Definitely, I've run into this problem many times. UUIDs are pretty bulky data t...

NyxWulf · on Aug 6, 2021

Uuids are bulky if you store them in text form, but in binary form they are only 128 bits.

The main feature of a uuid is it allows distributed generation. 32-bit or 64-bit integers are almost always sequential numbers. The sequential nature allows efficient page filling and index creation, but the contention involved in creating a sequence grows rapidly with scale.

So while a 128-bit uuid is larger than a 64 bit integer, this version allows for the bulk of the benefits of sequential integers while reducing the biggest drawback of contention at the point of creation.

jandrewrogers · on Aug 6, 2021

I was assuming binary format. 128-bits is a pretty heavy data type in many data models with measurable impact on performance versus using something smaller.

You also do not need 128-bits to decentralize unique key generation, even though it is quite reasonable if you design your keys well. Many do it with 64-bit unique keys in massive scale systems.

A subtle point that you may be overlooking is that while large-scale distributed databases, including all the ones I work on, export globally unique 128-bit keys, in most systems I’ve worked with they are internally represented and stored as 64-bits or less even if the key space is much larger than 64 bits. There are many different techniques for doing key space elision and inference that are used inside distributed databases to save space. The 128-bit value is only materialized when sending it over the wire to some external client system. But you don’t need to store it.

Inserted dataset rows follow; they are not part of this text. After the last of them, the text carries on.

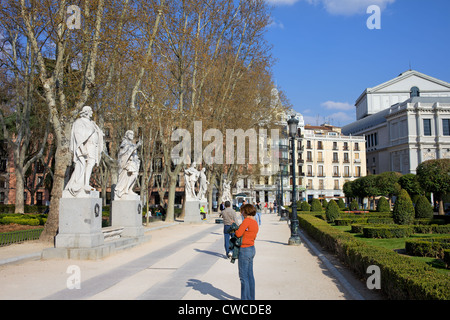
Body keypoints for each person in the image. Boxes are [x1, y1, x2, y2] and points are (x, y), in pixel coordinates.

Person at [65, 106, 104, 197]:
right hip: (86, 146)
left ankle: (86, 183)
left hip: (93, 146)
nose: (91, 113)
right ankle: (80, 184)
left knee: (91, 164)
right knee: (83, 164)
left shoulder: (92, 123)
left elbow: (98, 132)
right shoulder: (79, 122)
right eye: (90, 111)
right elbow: (77, 135)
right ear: (86, 112)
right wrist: (82, 148)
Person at [235, 204, 259, 300]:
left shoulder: (246, 221)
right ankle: (251, 298)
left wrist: (237, 227)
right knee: (250, 276)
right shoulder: (254, 222)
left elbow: (238, 233)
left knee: (243, 277)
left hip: (244, 249)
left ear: (245, 212)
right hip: (252, 248)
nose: (241, 213)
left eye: (242, 211)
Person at [115, 130, 142, 199]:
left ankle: (129, 189)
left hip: (133, 162)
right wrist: (136, 146)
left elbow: (134, 153)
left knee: (135, 175)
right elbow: (124, 152)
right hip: (127, 163)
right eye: (130, 134)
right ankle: (124, 189)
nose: (132, 135)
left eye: (133, 134)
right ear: (127, 135)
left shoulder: (132, 144)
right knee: (130, 175)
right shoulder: (125, 142)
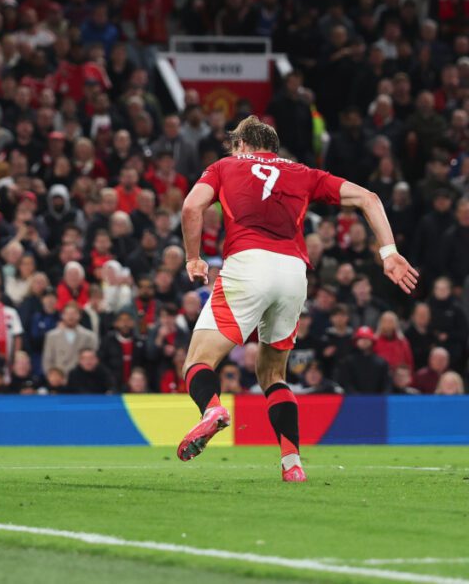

Literally storing a primary key in a distributed system as a 128-bit value is all downside with few benefits. For small systems the performance and scaling cost may not matter that much but in very large systems it matters a lot. It can — literally! — cost you millions of dollars per year.

manigandham · on Aug 6, 2021

You can generate any size number in a distributed fashion. The only difference is that 128-bits gives you enough scale that it's practically impossible to have collisions when randomly generating.

Unless you need to be completely disconnected, a little coordination can drastically improve things. In past companies, I used a simple counter with 64-bit integers and each distributed process would increment a billion-number range to use for IDs. Fast, efficient, compatible with everything, naturally ordered, and guaranteed to never have a collision.

cogman10 · on Aug 6, 2021

And, to be clear, those benefits are the placement of new records in a DB.

If a UUID is completely random it means it can be inserted anywhere which can require the DB to reshuffle records and pages in order to make room for the new record.

Having a sequential element to the UUID makes it a lot easier to have an index where each record is inserted at the end. Which, like you said, makes page usage more efficient and decreases the amount of work a DB has to do on insertion.

All this is a compounded problem if you have a DB with frequent writes, a lot of indexes, or both.

krinchan · on Aug 6, 2021

Twitter snowflakes are unsigned 64-bit ids designed to be created in a distributed fashion.

tatersolid · on Aug 12, 2021

But they require a separate global distributed HA clustered service just for ID generation. This makes no sense from a cost or complexity perspective unless you’re Twitter-scale.